Data for this exercise below:
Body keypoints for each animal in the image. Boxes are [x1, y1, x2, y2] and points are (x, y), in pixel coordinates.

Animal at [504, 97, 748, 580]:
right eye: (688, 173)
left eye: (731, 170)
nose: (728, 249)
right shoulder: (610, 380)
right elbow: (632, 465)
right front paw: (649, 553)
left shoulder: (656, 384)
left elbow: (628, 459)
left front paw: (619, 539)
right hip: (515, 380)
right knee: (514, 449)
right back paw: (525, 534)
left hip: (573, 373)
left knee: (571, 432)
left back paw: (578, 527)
End of Data for this exercise.
Each line from the one containing "right hip: (515, 380)" down to the last line of the material above is to be transcribed exactly, with nothing else included.

Response to the task:
right hip: (515, 380)
right knee: (514, 449)
right back paw: (525, 534)
left hip: (573, 373)
left knee: (571, 432)
left back paw: (578, 527)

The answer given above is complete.